Quando se pretende estudiar el tema de la ciencia como campo de investigación, surge a menudo la controversia de valorar cuáles cosas tienen valor formal científico y cuáles pudiesen pertenecer, a los enfoques empíricos (simples observaciones de hechos y cosas).

Sabido es, que los antiguos filósofos y matemáticos griegos se plantearon el origen del universo. Ciertamente, sus propuestas distaron mucho de las teorías astronómicas actuales, empero, en muchos campos demostraron un conocimiento tan avanzado y exacto, que el mundo científico actual no ha podido desechar.

Los egipcios y culturas mesopotámicas, también desarrollaron sistemas de agricultura, riego y de arquitectura, basados en una serie de observaciones y análisis, dignos de llamarse ciencias formales.

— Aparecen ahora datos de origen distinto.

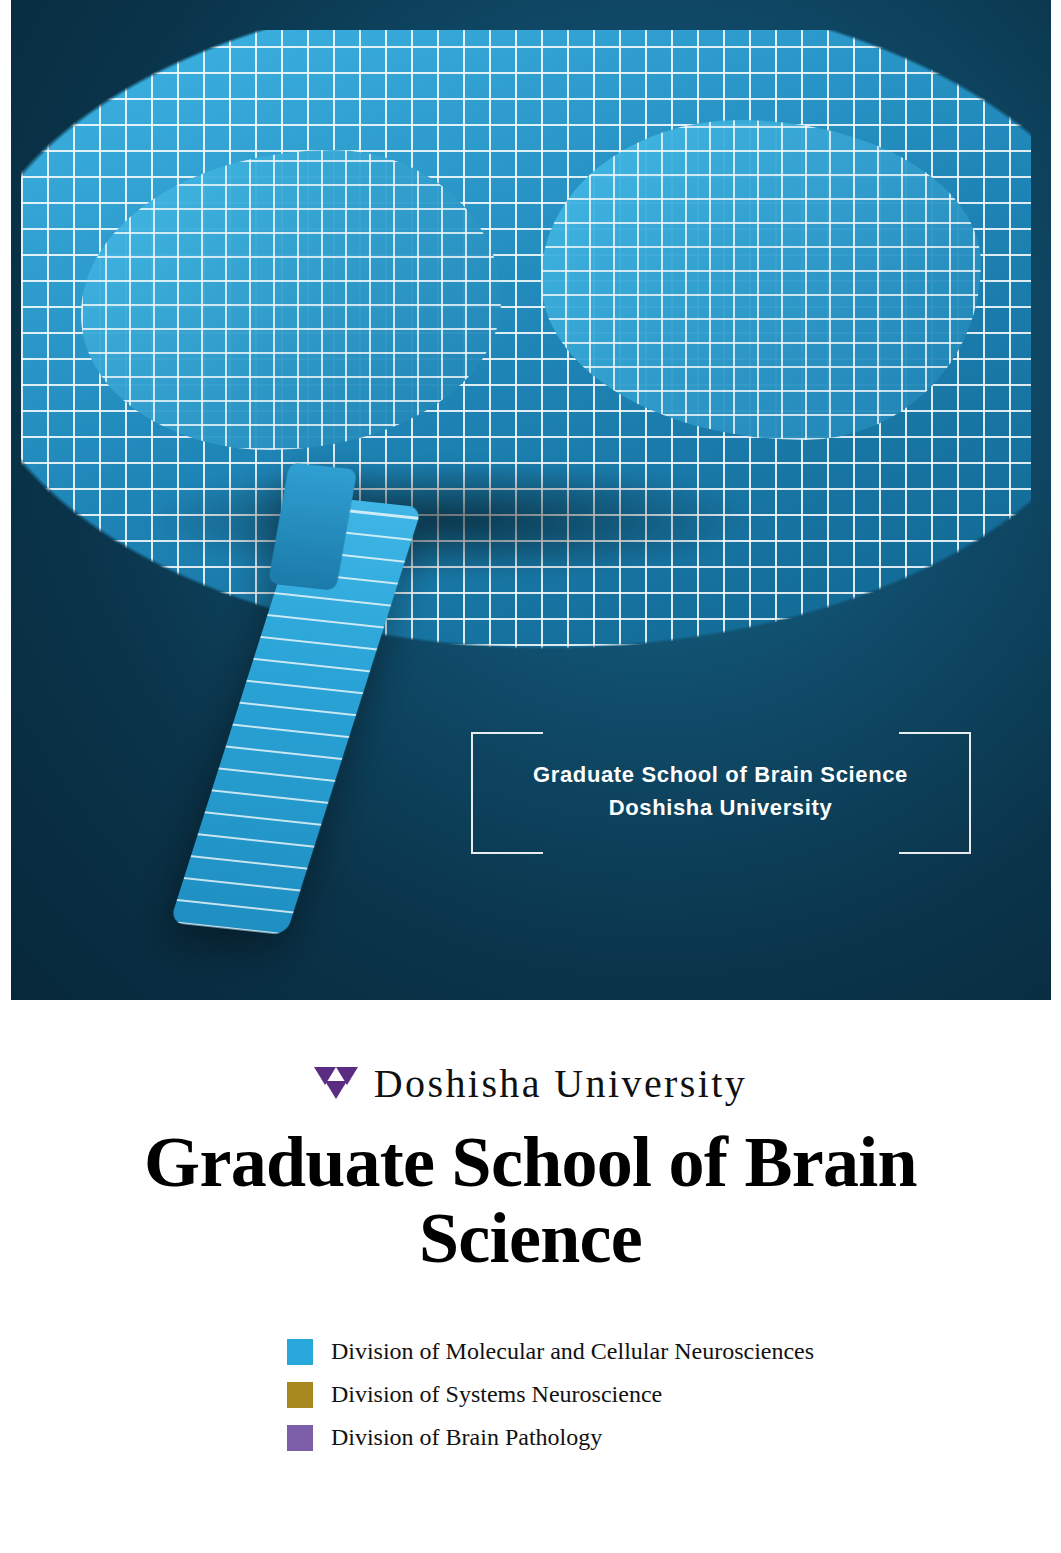Graduate School of Brain Science
Doshisha University
Doshisha University
Graduate School of Brain Science
Division of Molecular and Cellular Neurosciences
Division of Systems Neuroscience
Division of Brain Pathology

Aun así, durante mucho tiempo, el oscurantismo trató de sepultar tales avances; y con la aparición de las ciencias supuestamente sistemáticas (método científico) en la edad moderna, entonces todos los aportes de siglos anteriores se vieron como simple empirismo.

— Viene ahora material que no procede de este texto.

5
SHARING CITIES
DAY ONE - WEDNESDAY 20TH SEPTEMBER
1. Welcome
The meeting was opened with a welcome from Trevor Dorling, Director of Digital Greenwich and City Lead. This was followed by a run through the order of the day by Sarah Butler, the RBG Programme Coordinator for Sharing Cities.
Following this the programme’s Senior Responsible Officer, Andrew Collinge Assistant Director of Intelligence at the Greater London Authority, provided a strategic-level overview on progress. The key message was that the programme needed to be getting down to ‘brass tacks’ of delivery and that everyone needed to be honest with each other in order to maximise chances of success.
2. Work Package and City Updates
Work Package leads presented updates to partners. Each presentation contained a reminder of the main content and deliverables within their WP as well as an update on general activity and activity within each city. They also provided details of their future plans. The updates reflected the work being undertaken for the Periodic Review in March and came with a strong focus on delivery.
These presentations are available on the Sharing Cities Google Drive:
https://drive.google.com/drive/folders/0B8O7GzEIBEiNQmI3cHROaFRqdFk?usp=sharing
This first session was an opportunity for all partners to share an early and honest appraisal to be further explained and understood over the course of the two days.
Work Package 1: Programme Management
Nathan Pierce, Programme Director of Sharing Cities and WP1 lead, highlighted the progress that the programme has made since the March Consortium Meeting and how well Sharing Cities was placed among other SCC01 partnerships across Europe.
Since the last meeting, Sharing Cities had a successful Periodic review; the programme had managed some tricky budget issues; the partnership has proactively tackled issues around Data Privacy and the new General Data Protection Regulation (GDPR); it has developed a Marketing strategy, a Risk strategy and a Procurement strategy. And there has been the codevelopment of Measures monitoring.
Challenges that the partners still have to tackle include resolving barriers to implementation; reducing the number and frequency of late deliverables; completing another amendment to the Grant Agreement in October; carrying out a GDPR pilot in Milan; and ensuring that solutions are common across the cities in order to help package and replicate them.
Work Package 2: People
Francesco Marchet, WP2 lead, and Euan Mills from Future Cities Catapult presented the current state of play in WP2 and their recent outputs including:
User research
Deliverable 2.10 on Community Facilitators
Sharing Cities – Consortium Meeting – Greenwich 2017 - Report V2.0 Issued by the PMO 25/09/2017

Además, la Iglesia católica sobre todo en la época medieval y principios del Renacimiento incurrió en errores terribles, y se opuso a los legítimos avances y descubrimientos de hombres como Nicolás Copérnico y Galileo Galilei, para citar dos ejemplos.

Curiosamente, el Antiguo Testamento, pese a ser visto como un libro de énfasis teológico, refleja la influencia de la cultura mesopotámica y por ende, de la presencia de postulados hoy dignos de ser considerados de interés científico. Es más, en algunos libros del mismo Pentateuco, se vislumbran aspectos de la importancia de la higiene, en las personas, de respetar ciertos aspectos de la procreación (hoy vistos desde la investigación genética), entre otras cosas.

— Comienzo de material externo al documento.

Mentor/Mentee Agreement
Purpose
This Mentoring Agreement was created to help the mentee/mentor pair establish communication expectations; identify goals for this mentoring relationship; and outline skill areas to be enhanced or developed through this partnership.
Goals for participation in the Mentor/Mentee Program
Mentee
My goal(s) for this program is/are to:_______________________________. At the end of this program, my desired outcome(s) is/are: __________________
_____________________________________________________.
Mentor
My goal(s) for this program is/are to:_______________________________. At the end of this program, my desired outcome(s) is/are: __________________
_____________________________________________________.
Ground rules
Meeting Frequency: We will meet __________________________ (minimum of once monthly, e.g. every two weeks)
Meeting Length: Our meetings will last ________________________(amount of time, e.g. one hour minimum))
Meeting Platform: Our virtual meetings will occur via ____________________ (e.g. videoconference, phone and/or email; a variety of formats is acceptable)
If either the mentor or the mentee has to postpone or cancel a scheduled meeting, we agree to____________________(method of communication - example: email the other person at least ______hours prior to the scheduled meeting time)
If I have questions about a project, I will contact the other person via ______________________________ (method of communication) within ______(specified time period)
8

Retomando los criterios de lo empírico frente a lo que se entiende como la ciencia asistida por el método científico, de todas formas, las ciencias actuales se valen de observaciones y análisis que a veces se llevan años, para luego desembocar en tesis, teorías y leyes.
Tampoco se debe desestimar, que a veces en la ciencia pueden darse nuevos descubrimientos científicos que se traen abajo teorías anteriores, o en cambio complementan otras.